- _Exercise tasks_
A - Reproduce, word for word, the stretch of the TensorFlow pre-processing question from "How to implement" through "info = tfds.load('oxford_iiit_pet:3.*.*', with_info=True)".
B - Carry on the TensorFlow pre-processing question from the point where it stops.

- _Excerpted passage_

[Start of Attachment]

How to implement and understand Pre-processing and Data augmentation with tensorflow_datasets (tfds)?

Question

I'm learning segmentation and data augmentation based in this TF 2.0 tutorial that uses Oxford-IIIT Pets.

For pre-processing/data augmentation they provide a set of functions into a specific pipeline:

# Import dataset
dataset, info = tfds.load('oxford_iiit_pet:3.*.*', with_info=True)

def normalize(input_image, input_mask):
  input_image = tf.cast(input_image, tf.float32) / 255.0
  input_mask -= 1
  return input_image, input_mask

@tf.function
def load_image_train(datapoint):
  input_image = tf.image.resize(datapoint['image'], (128, 128))
  input_mask = tf.image.resize(datapoint['segmentation_mask'], (128, 128))

  if tf.random.uniform(()) > 0.5:
    input_image = tf.image.flip_left_right(input_image)
    input_mask = tf.image.flip_left_right(input_mask)

  input_image, input_mask = normalize(input_image, input_mask)

  return input_image, input_mask

TRAIN_LENGTH = info.splits['train'].num_examples
BATCH_SIZE = 64
BUFFER_SIZE = 1000
STEPS_PER_EPOCH = TRAIN_LENGTH // BATCH_SIZE

train = dataset['train'].map(load_image_train, num_parallel_calls=tf.data.experimental.AUTOTUNE)

train_dataset = train.cache().shuffle(BUFFER_SIZE).batch(BATCH_SIZE).repeat()
train_dataset = train_dataset.prefetch(buffer_size=tf.data.experimental.AUTOTUNE)

This code brought me several doubts given the tf syntax. To prevent me from just doing a ctrl C ctrl V and actually understanding how tensorflow works, I would like to ask some questions:

1) In normalize function, the line tf.cast(input_image, tf.float32) / 255.0 can be changed by tf.image.convert_image_dtype(input_image, tf.float32)?

[End of Attachment]

Chart interpretation exercises:
[Start of Attachment]

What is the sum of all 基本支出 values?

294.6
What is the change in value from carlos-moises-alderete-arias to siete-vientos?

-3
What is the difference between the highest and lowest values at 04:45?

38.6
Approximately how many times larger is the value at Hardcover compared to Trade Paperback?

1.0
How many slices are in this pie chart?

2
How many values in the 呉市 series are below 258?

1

[End of Attachment]
[Start of Attachment]

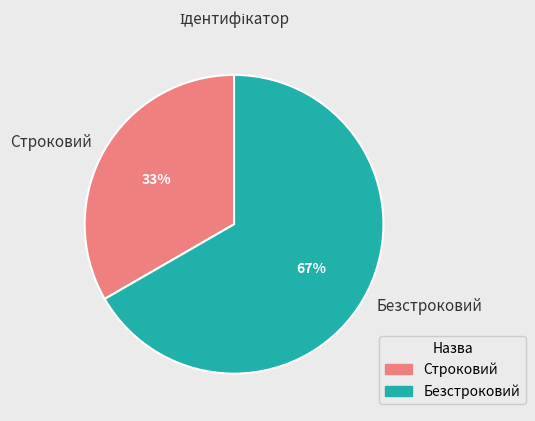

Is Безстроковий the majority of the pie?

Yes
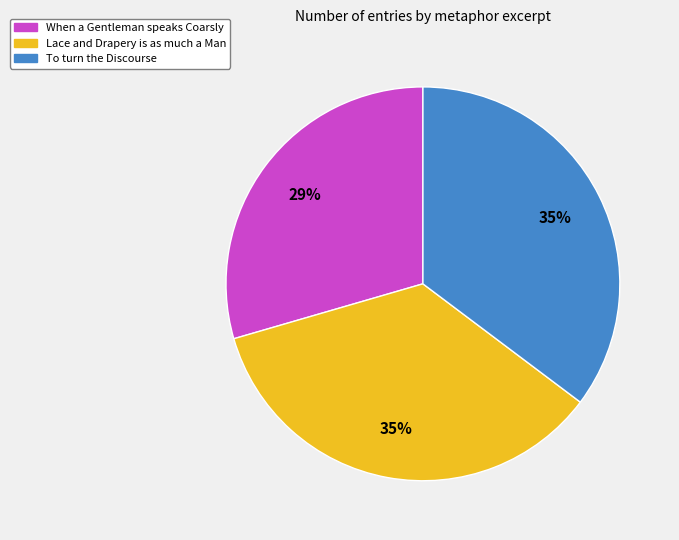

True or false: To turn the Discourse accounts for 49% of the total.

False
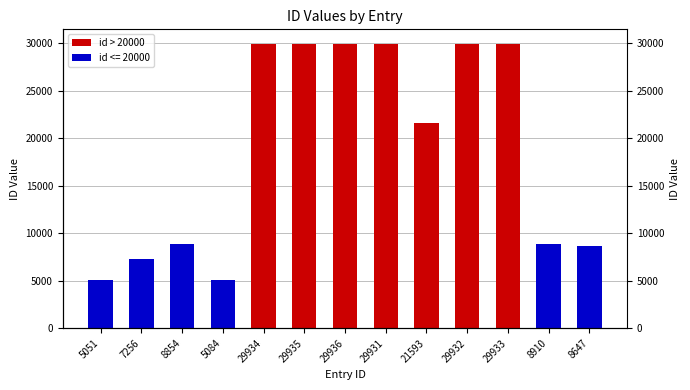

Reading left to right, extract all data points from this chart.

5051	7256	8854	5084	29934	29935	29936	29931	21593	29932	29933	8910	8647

[End of Attachment]

- _Exercise answers_
A -
How to implement and understand Pre-processing and Data augmentation with tensorflow_datasets (tfds)?

Question

I'm learning segmentation and data augmentation based in this TF 2.0 tutorial that uses Oxford-IIIT Pets.

For pre-processing/data augmentation they provide a set of functions into a specific pipeline:

# Import dataset
dataset, info = tfds.load('oxford_iiit_pet:3.*.*', with_info=True)

B -
2) In normalize function it's possible to change my segmentation_mask values in tf.tensor format without changing to a numpy? What I desire to do is to only work with two possible masks (0 and 1) and not with (0, 1 and 2). Using numpy I made something like this:

segmentation_mask_numpy = segmentation_mask.numpy()
segmentation_mask_numpy[(segmentation_mask_numpy == 2) | (segmentation_mask_numpy == 3)] = 0

It's possible to do this without a numpy transformation?

3) In load_image_train function they say that this function is doing data augmentation, but how? In my perspective they are changing the original image with a flip given a random number and not providing another image to the dataset based in the original image. So, the function goal is to change a image and not add to my dataset an aug_image keeping the original? If I'm correct how can I change this function to give an aug_image and keep my original image in the dataset?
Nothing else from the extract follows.